We tested with tis series and found there was no performance change in
our test suites. (We don't have a good way to share the actual numbers
outside right now, but since they aren't really different it probably
doesn't matter much here.)
The difference we did see was a slight decrease in the number of tasks
moved around at higher loads. That seems to be a good thing even though
it didn't directly show time-based performance benefits (and was pretty
minor).
So if this helps other use cases we've got no problems with it.
Thanks,
Phil
--
On Fri, Sep 18, 2020 at 12:39:28PM -0400 Phil Auld wrote:
> Hi Peter,
>
> On Mon, Sep 14, 2020 at 01:42:02PM +0200 [email protected] wrote:
> > On Mon, Sep 14, 2020 at 12:03:36PM +0200, Vincent Guittot wrote:
> > > Vincent Guittot (4):
> > > sched/fair: relax constraint on task's load during load balance
> > > sched/fair: reduce minimal imbalance threshold
> > > sched/fair: minimize concurrent LBs between domain level
> > > sched/fair: reduce busy load balance interval
> >
> > I see nothing objectionable there, a little more testing can't hurt, but
> > I'm tempted to apply them.
> >
> > Phil, Mel, any chance you can run them through your respective setups?
> >
>
> Sorry for the delay. Things have been backing up...
>
> We tested with tis series and found there was no performance change in
> our test suites. (We don't have a good way to share the actual numbers
> outside right now, but since they aren't really different it probably
> doesn't matter much here.)
>
> The difference we did see was a slight decrease in the number of tasks
> moved around at higher loads.
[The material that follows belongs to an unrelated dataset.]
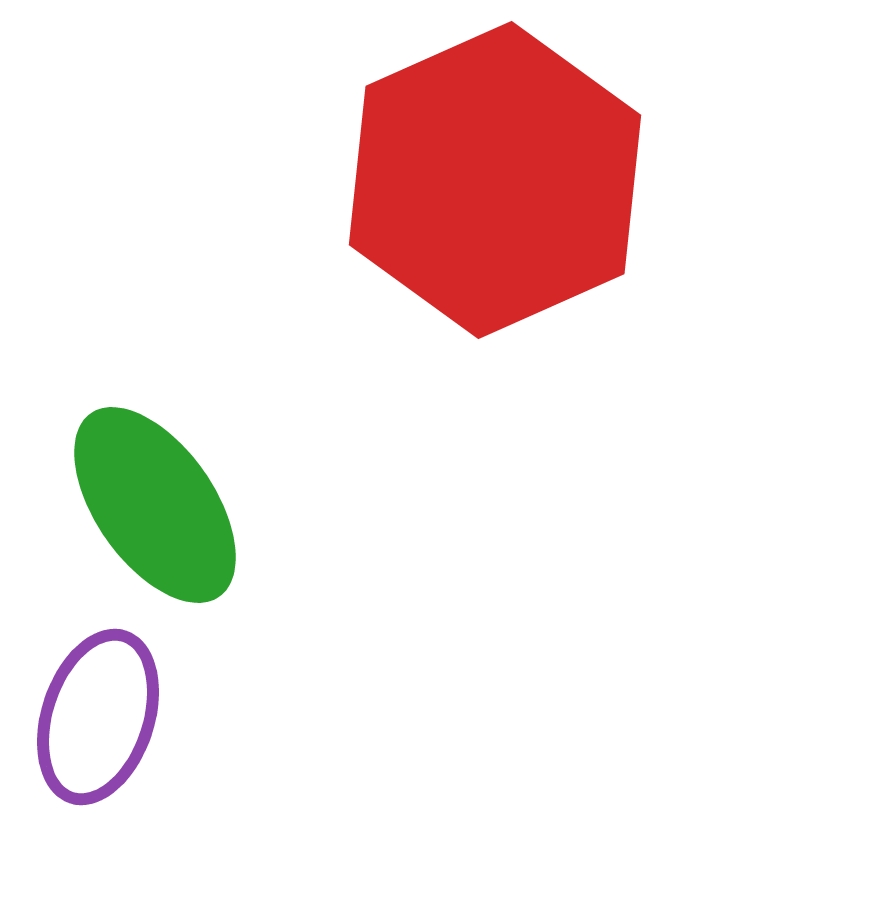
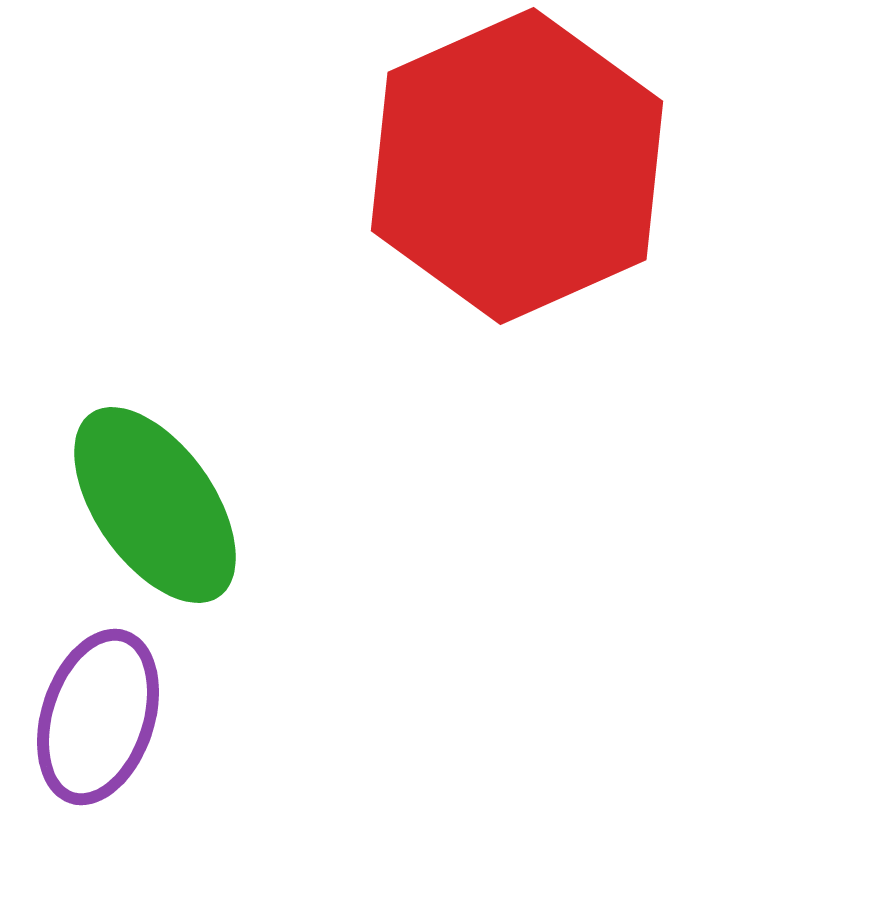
red hexagon: moved 22 px right, 14 px up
That seems to be a good thing even though
> it didn't directly show time-based performance benefits (and was pretty
> minor).
>
> So if this helps other use cases we've got no problems with it.
>
Feel free to add a
Reviewed-by: Phil Auld <[email protected]>
Jirka did the actual testing so he can speak up with a Tested-by if he
wants to.
> Thanks,
> Phil
>
> --
>
--